A detectable labeled substrate can be incubated, for example in the presence of the biological sample under suitable conditions, and proteolytic products are then determined. Typischerweise wird das Substrat radioaktiv mit Isotopen markiert, wie zum Beispiel I oder 32 P, oder es wird nicht-radioaktiv markiert mit Biotin, Digoxygenin oder einem Fluorphor. Typically, the substrate is radioactively labeled with isotopes such as I or 32 P, or is non-radioactively labeled with biotin, digoxygenin, or a fluorophore.
Proteolytic cleavage products can also be detected by immunoblotting. After washing away unbound protein of the biological sample, the activity of PAPP-A with a synthetic substrate of low molecular weight can be measured, which releases a colored product which can be spectrophotometrically determined.
The substrate is specifically labeled, i. After proteolytic cleavage of the substrate labeled fragments in the liquid phase are released and can be determined. The determination of bound IGFBP-4 can be achieved using standard ELISA methodology then by a peroxidase-conjugated monoclonal antibody is used, for example, that recognizes the other tag. IGFBP-4 can also be immobilized and detected using monoclonal antibodies are employed that recognize the N-terminal or the C-terminal.

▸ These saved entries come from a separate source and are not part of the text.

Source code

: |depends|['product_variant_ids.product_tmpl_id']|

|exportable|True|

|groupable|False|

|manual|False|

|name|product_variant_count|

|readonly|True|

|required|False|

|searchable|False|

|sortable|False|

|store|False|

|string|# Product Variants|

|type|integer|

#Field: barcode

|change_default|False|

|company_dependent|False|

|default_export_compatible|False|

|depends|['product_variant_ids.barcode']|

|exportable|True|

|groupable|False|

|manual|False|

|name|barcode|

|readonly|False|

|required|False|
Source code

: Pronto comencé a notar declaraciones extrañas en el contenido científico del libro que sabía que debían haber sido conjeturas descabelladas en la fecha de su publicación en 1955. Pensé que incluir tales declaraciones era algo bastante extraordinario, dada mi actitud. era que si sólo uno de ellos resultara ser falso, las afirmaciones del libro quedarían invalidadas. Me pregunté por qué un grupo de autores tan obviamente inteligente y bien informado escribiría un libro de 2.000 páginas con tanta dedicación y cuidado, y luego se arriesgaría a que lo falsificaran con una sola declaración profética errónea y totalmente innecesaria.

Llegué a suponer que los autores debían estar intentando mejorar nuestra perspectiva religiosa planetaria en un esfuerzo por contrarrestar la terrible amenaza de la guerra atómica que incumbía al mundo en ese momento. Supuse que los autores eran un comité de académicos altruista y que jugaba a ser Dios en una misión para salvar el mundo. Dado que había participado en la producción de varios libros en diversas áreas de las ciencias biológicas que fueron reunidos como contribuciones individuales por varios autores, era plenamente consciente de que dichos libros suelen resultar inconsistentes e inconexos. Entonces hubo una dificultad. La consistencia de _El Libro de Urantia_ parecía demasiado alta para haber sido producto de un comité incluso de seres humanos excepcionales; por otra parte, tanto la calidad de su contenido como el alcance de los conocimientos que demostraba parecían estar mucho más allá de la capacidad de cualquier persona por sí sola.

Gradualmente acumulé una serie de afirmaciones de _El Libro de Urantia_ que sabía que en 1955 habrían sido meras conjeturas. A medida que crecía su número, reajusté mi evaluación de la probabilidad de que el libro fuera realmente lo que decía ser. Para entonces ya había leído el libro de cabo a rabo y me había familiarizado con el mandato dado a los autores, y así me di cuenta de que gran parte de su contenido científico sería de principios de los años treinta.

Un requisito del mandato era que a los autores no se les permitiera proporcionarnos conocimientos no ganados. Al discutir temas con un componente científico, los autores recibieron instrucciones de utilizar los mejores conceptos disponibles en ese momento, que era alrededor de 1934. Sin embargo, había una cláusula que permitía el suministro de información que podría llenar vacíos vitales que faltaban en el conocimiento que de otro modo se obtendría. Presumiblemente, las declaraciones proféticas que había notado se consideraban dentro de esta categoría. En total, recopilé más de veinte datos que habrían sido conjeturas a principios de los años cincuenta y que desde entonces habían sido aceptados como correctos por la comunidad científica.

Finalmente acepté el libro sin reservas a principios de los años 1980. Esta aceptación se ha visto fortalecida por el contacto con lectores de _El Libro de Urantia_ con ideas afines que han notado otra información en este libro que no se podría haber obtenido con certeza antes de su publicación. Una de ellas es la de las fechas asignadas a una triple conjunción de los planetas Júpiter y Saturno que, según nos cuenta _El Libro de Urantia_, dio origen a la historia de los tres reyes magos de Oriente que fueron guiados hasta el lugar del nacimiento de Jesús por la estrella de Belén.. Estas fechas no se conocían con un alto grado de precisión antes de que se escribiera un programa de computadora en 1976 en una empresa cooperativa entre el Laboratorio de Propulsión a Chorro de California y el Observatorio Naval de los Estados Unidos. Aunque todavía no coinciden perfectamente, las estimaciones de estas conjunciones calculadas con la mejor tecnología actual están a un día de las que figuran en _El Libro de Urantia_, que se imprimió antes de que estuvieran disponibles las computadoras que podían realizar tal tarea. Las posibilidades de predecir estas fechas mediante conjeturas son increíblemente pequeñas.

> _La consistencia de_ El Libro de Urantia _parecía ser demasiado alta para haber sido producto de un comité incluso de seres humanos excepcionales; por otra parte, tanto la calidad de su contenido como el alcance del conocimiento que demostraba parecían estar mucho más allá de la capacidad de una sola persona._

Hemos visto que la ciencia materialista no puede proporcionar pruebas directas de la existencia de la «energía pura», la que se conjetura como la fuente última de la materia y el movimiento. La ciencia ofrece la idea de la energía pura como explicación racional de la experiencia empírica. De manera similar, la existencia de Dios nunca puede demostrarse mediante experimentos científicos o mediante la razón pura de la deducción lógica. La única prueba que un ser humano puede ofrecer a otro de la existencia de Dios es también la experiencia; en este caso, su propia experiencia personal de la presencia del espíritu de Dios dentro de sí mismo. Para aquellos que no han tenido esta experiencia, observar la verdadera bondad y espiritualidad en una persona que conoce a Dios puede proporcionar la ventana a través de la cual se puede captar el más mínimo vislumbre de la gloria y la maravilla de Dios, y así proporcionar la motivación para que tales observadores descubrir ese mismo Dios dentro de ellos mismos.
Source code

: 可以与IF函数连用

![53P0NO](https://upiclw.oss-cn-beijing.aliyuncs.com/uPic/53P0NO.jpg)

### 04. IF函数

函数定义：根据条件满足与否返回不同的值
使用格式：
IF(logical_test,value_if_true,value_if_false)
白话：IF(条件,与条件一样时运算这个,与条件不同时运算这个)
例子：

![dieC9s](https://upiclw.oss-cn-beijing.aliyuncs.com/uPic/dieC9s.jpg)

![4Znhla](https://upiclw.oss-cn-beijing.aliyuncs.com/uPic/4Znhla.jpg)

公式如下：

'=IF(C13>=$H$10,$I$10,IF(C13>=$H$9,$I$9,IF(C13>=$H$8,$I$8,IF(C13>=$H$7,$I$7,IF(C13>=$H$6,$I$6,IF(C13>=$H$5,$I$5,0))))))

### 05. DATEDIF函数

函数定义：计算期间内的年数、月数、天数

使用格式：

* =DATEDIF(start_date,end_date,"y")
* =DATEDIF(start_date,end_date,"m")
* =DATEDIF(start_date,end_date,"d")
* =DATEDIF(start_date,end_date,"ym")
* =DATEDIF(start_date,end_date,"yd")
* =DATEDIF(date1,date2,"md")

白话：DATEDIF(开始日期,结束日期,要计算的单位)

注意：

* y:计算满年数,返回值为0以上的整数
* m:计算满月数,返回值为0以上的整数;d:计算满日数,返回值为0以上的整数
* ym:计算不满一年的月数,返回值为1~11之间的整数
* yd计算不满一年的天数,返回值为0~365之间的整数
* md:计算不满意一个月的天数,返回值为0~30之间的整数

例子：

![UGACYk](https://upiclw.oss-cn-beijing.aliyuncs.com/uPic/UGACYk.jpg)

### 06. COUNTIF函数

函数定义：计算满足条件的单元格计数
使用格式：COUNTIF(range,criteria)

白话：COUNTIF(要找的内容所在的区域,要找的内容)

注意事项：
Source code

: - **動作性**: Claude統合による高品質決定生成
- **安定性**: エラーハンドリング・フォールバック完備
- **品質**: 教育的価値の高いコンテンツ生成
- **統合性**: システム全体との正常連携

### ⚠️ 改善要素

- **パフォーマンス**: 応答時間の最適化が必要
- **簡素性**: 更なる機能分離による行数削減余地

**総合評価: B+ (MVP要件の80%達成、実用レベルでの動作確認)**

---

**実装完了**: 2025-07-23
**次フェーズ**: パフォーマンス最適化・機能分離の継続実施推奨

The proteolytic activity resulting in a decreased signal, dependent on the extent of proteinase activity and time of incubation. The invention also provides methods for the identification of agents prepared that alter the protease activity of PAPP-A. As used herein, "agents" refers to a biological macromolecule such as an oligonucleotide or a peptide, a chemical compound, a mixture of chemical compounds, or a extract isolated from a bacterial agent, a herbal substance, a fungus or an animal material.
Inhibitory agents are identified by incubating an isolated PAPP-A polypeptide, an activator of protease activity and a substrate of PAPP-A with the active ingredient and whether the proteolysis of the substrate is inhibited determining.